Rollback button is not reliable when handling deployment emergencies on stateful pipeline
Rollback relaunches the previous job with the previous commit
Source: Handling Emergencies - https://about.gitlab.com/2016/08/26/ci-deployment-and-environments/
This feature works very well as long as your pipeline build everything from scratch in a stateless manner. There's absolutely no problem with that and it is great!
The problem is, sometimes the project you build has to depend on external ressources - the kind of ressources that might or will change over time, independently of the projects that rely on them.

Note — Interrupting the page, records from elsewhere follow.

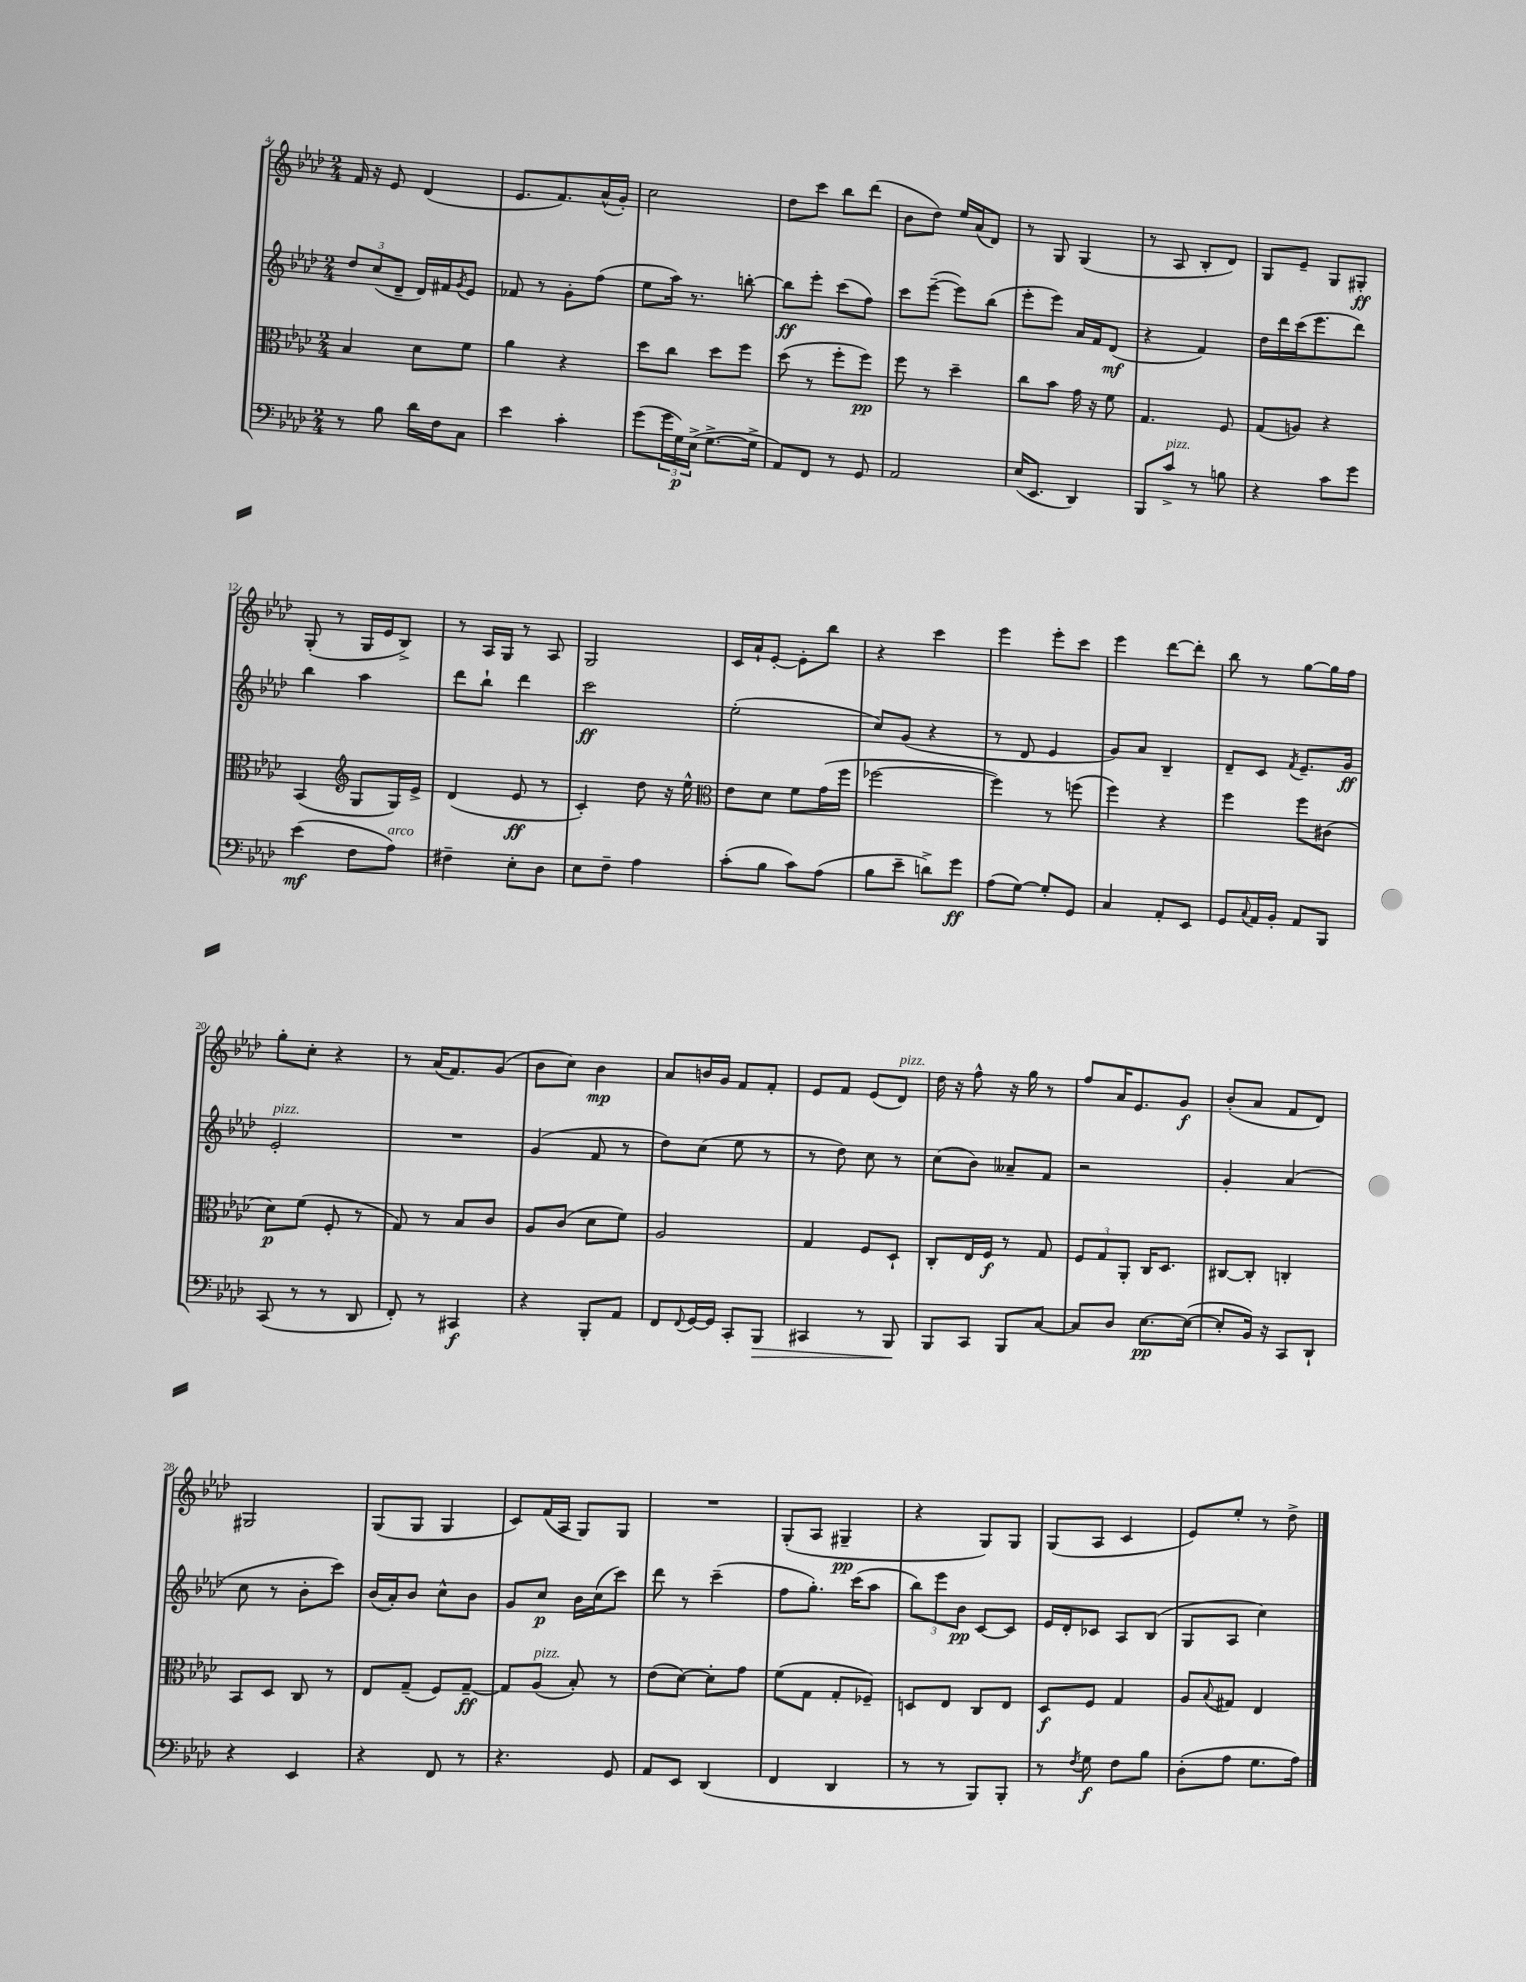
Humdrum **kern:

**kern	**kern	**kern	**kern
*staff4	*staff3	*staff2	*staff1
*clefF4	*clefC3	*clefG2	*clefG2
*k[b-e-a-d-]	*k[b-e-a-d-]	*k[b-e-a-d-]	*k[b-e-a-d-]
*M2/4	*M2/4	*M2/4	*M2/4
8r	4B-	12dd-	16f
.	.	.	16r
.	.	(12cc	.
8B-	.	.	8e-
.	.	12d-~	.
16d-	8d-	16d-)	(4d-
16F	.	16f#	.
.	.	8qg	.
8C	8f	8e-	.
=	=	=	=
4e-	4a-	8f-	8.e-
.	.	8r	.
.	.	.	8.f)
4c'	4r	8g'	.
.	.	(8ff	(16a-^^
.	.	.	16g')
=	=	=	=
(8g	8dd-	8ee-	2cc
24g	8cc	16aa-)	.
24G)	.	.	.
.	.	8.r	.
(24E-^	.	.	.
[8.G^	8dd-	.	.
.	8ff	[8bb'	.
16G^]	.	.	.
=	=	=	=
8AA-)	(8dd-	8bb]	8dd-
8FF	8r	8eee-'	8ccc
8r	8ff'	(8ccc	8bb-
8GG	8ff)	8ff)	(8ddd-
=	=	=	=
2AA-	8ff	8ccc	8b-
.	8r	([8eee-~	8dd-)
.	4dd-~	8eee-])	16ee-
.	.	.	(16a-
.	.	(8bb-	8d-)
=	=	=	=
(16E-	8cc	8eee-'	8r
8.EE-	.	.	.
.	8b-	8eee-)	8G
4DD-)	16g	16a-	(4G
.	16r	16f	.
.	8f	(8d-	.
=	=	=	=
8BBB-	4.G	4r	8r
8c^	.	.	8A-
8r	.	4f)	8B-'
8B	8F	.	8d-)
=	=	=	=
4r	(8G	16dd-	8G
.	.	16ddd-	.
.	8A)	(16ccc	8e-~
.	.	8.eee-	.
8c	4r	.	8G
8g	.	8ddd-)	8G#'
=	=	=	=
(4e-	(4BB-	4bb-	(8G'
.	.	.	8r
*	*clefG2	*	*
8F	8G	4aa-	16G
.	.	.	16e-
8A-)	16G)	.	8B-^)
.	16e-^	.	.
=	=	=	=
4F#~	(4d-	8ddd-	8r
.	.	8bb-`	16A-
.	.	.	16G
8E-'	8e-	4ddd-	8r
8D-	8r	.	8A-
=	=	=	=
8E-	4c')	2ccc	2G
8F~	.	.	.
4A-	8dd-	.	.
.	16r	.	.
.	16ee-^^	.	.
=	=	=	=
*	*clefC3	*	*
(8c'	8e-	(2ee-'	16c
.	.	.	16a-`
8B-	8d-	.	[8e-'
8c)	8f	.	8e-']
(8A-	(16g	.	8bb-
.	16ff	.	.
=	=	=	=
8B-	[2ff-	8cc)	4r
8e-~	.	(8g	.
8d^)	.	4r	4ccc
8g	.	.	.
=	=	=	=
(8A-	4ff-])	8r	4eee-
[8G)	.	8d-	.
8G']	8r	4e-	8eee-'
8GG	(8ff	.	8ccc
=	=	=	=
4C	4ff)	8g)	4eee-
.	.	8a-	.
8AA-'	4r	4B-~	[8ddd-
8EE-	.	.	8ddd-']
=	=	=	=
8GG	4ff	8d-~	8bb-
8qqC	.	.	.
16AA-	.	8c	8r
16BB-'	.	.	.
.	.	8qf	.
8AA-	8ff	8.e-~	[8gg
8BBB-	(8c#	.	16gg]
.	.	16g	16ff
=	=	=	=
(8CC	8d-)	2e-'	8gg'
8r	(8f	.	8cc'
8r	8F'	.	4r
8DD-	8r	.	.
=	=	=	=
8FF')	8G)	2r	8r
8r	8r	.	(16a-
.	.	.	8.f)
4CC#	8B-	.	.
.	8c	.	(8g
=	=	=	=
4r	8A-	(4g	8b-
.	(8c	.	8cc)
8BBB-'	8d-	8f	4b-
8AA-	8f)	8r	.
=	=	=	=
8FF	2A-	8dd-)	8a-
8qqFF	.	.	.
[16GG	.	(8cc	16b
16GG]	.	.	16g
8CC'	.	8ee-	8f
8BBB-	.	8r	8f'
=	=	=	=
4CC#	4G	8r	8e-
.	.	8dd-)	8f
8r	8F	8cc	(8e-
8BBB-	8D-`	8r	8d-)
=	=	=	=
8BBB-	8C'	(8cc	16dd-
.	.	.	16r
8CC	16E-	8b-)	8ff^^
.	16F	.	.
8BBB-	8r	8a--~	16r
.	.	.	16gg
[8C	8G	8f	8r
=	=	=	=
8C]	12F	2r	8ff
.	12G	.	.
8D-	.	.	16a-
.	12AA-'	.	.
.	.	.	8.e-
[8.E-	16C	.	.
.	8.D-	.	.
.	.	.	8g
(16E-_	.	.	.
=	=	=	=
8E-']	[8C#	4g'	(8b-'
16BB-)	8C#']	.	8a-
16r	.	.	.
8CC	4C'	(4a-	8f
8DD-`	.	.	8d-)
=	=	=	=
4r	8BB-	8cc	2G#
.	8D-	8r	.
4EE-	8C	8b-'	.
.	8r	8ccc)	.
=	=	=	=
4r	8E-	(16b-	(8G
.	.	16a-')	.
.	(8G~	8b-	8G
8FF	8F)	8cc^^	4G
8r	[8G~	8b-	.
=	=	=	=
4.r	8G]	8g	8c)
.	(8A-	8cc	(16f
.	.	.	16A-
.	8B-')	16b-	8G)
.	.	(16cc	.
8GG	8r	8ccc)	8G
=	=	=	=
8AA-	(8e-	8ddd-	2r
8EE-	[8d-)	8r	.
(4DD-	8d-']	(4ccc~	.
.	8g	.	.
=	=	=	=
4FF	(8f	8ff	(8G'
.	8G	8.gg')	8A-
4DD-	8G'	.	4G#~
.	.	(16ccc	.
.	8F-~)	8aa-	.
=	=	=	=
8r	8D	12bb-)	4r
.	.	12eee-	.
8r	8E-	.	.
.	.	12b-	.
8BBB-)	8C	[8c	8G)
8BBB-'	8E-	8c]	8G
=	=	=	=
8r	8D-	16e-	(8G
.	.	16d-'	.
8qF	.	.	.
8G	8F	8c-	8A-
8F	4G	8A-	4c
8B-	.	(8B-	.
=	=	=	=
(8D-'	8A-	8G	8e-)
.	8qqB-	.	.
8A-	8G#	8A-	8ee-'
8.G	4E-	4cc)	8r
.	.	.	8dd-^
16A-)	.	.	.
==	==	==	==
*-	*-	*-	*-
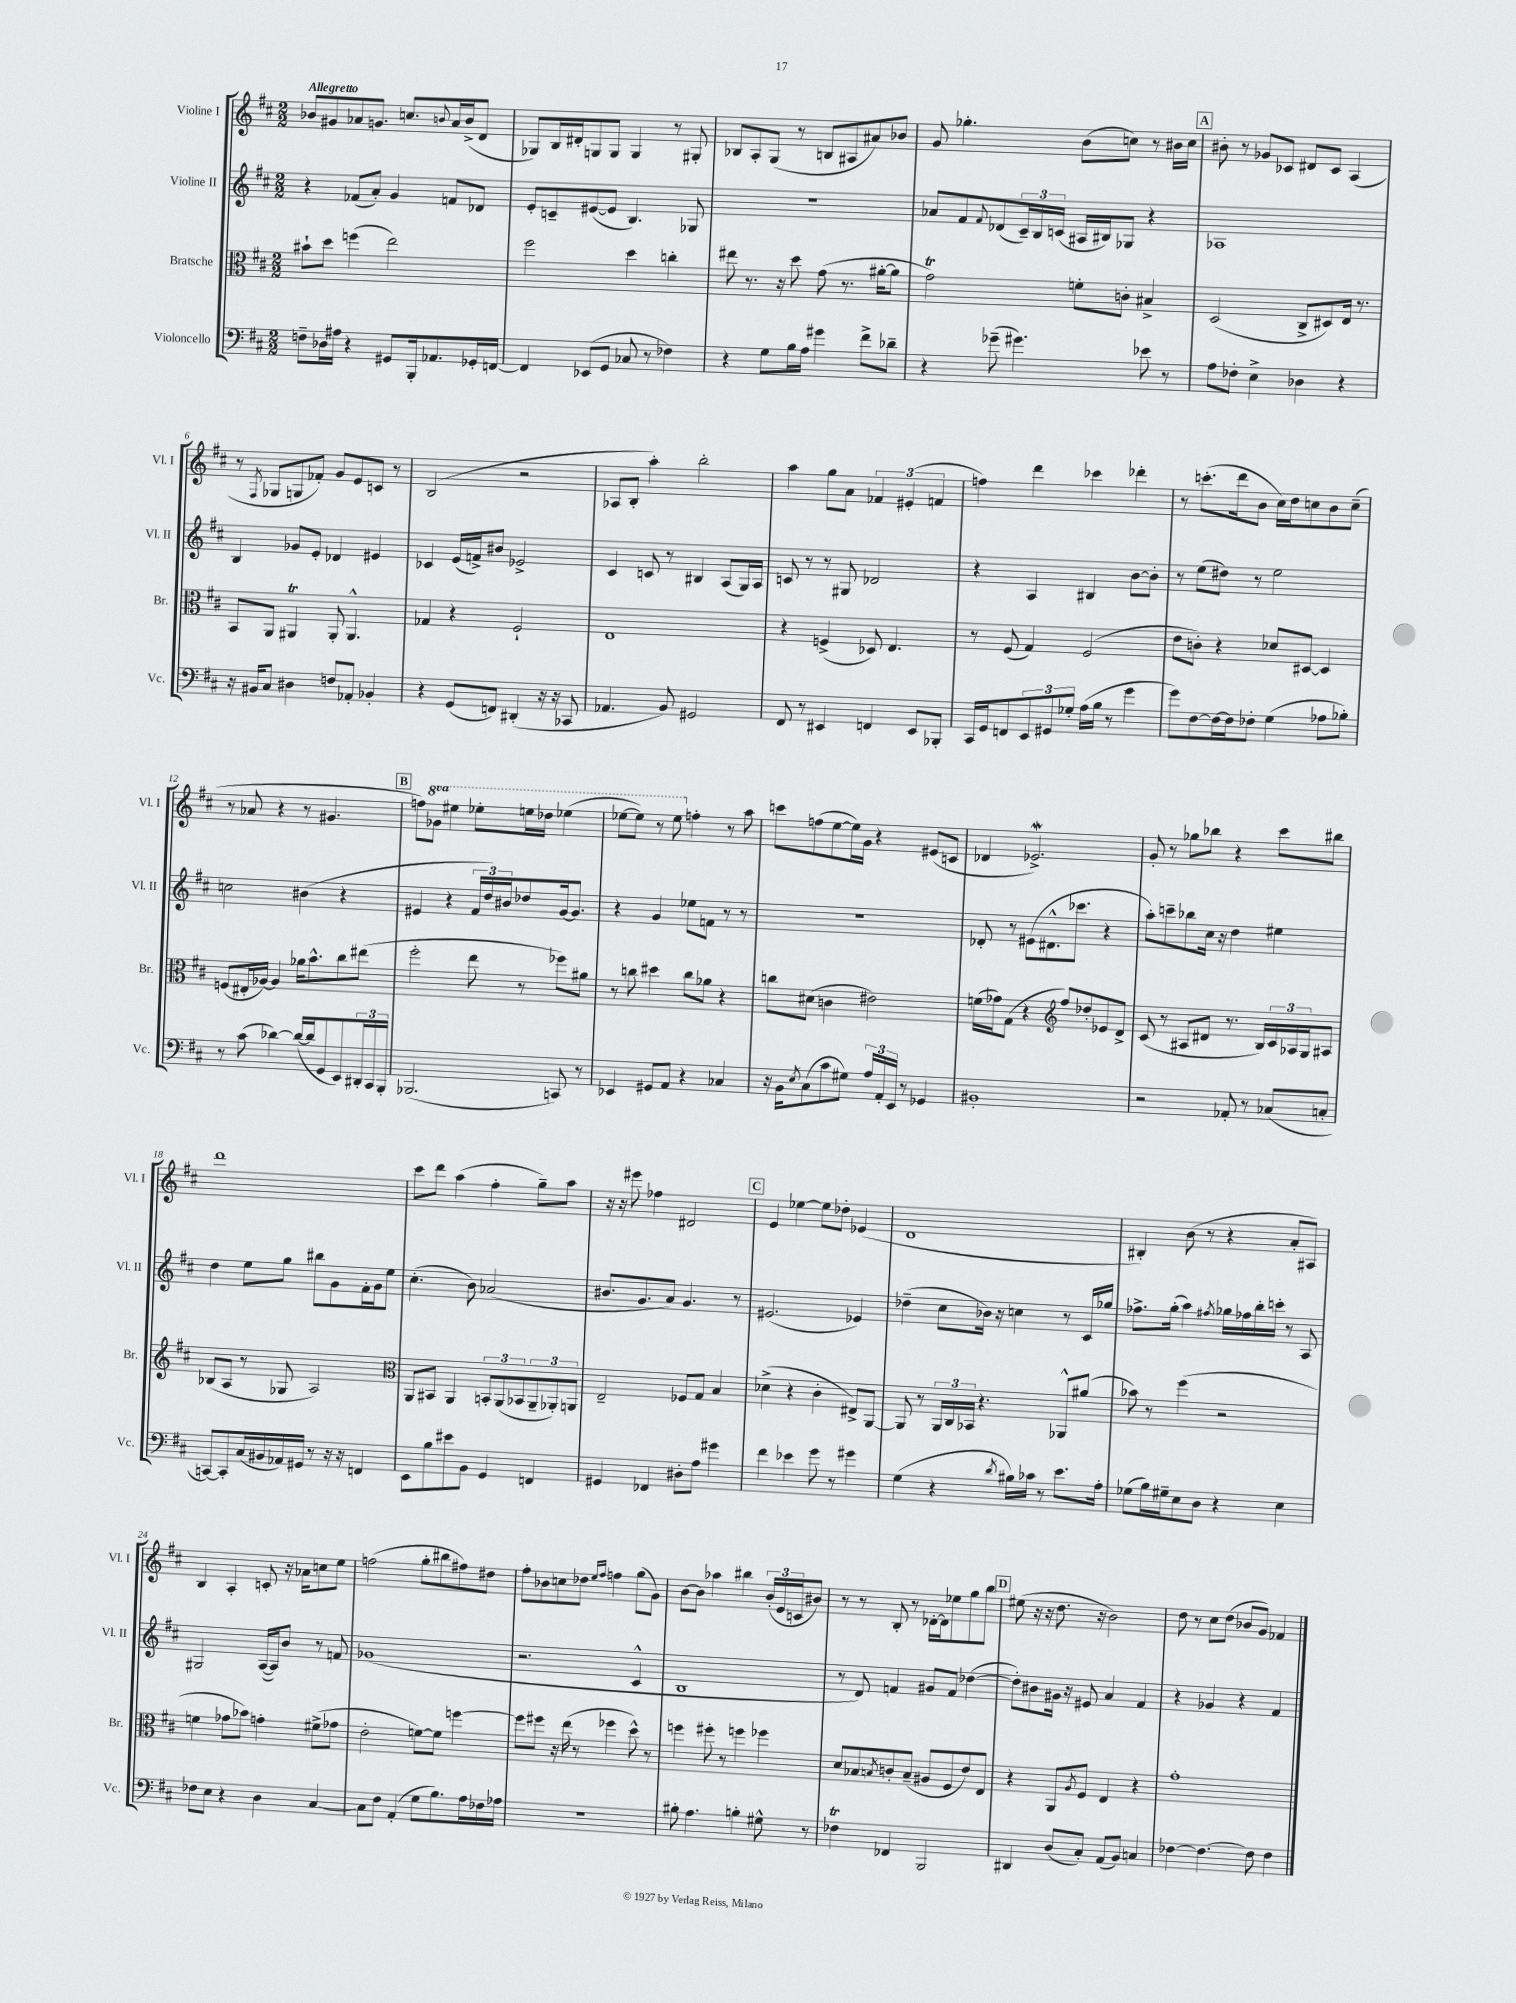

You can circumvent the problem by making use of artifacts. So, instead of using the rollback button, you only need to manually trigger the build step that deploys the project. And quite frankly, this part achieve the very purpose of the
The problem with using artifacts is that you should set an expiry. In this situation, triggering the last build step can only fail when the artifacts are expired.
The very purpose of the rollback button - to me at least - is to give an easy and reliable way for "anybody" to deploy a previous release because something went wrong with the new release.
Because the build might rely on artifacts that are expirable, this emergency mechanism is prone to fail.
That would be nice, for example, that the rollback button be configurable.
- So that it we can set it to only trigger the deploy build step of a pipeline.
- So that it is only available as long as the artifacts the build step depends on it is not expired.
Another thing that would fix the problem would be to set an
expire_in of the artifacts associated with a deployed build to last longer than the default builds. For example, if we could say "for a production pipeline that is deployed, keep the artifacts for a month", that would work.
We could also say: hey this went into production so we PROMOTE IT and doing so we keep ALL its artifacts so we can deploy it again if needed.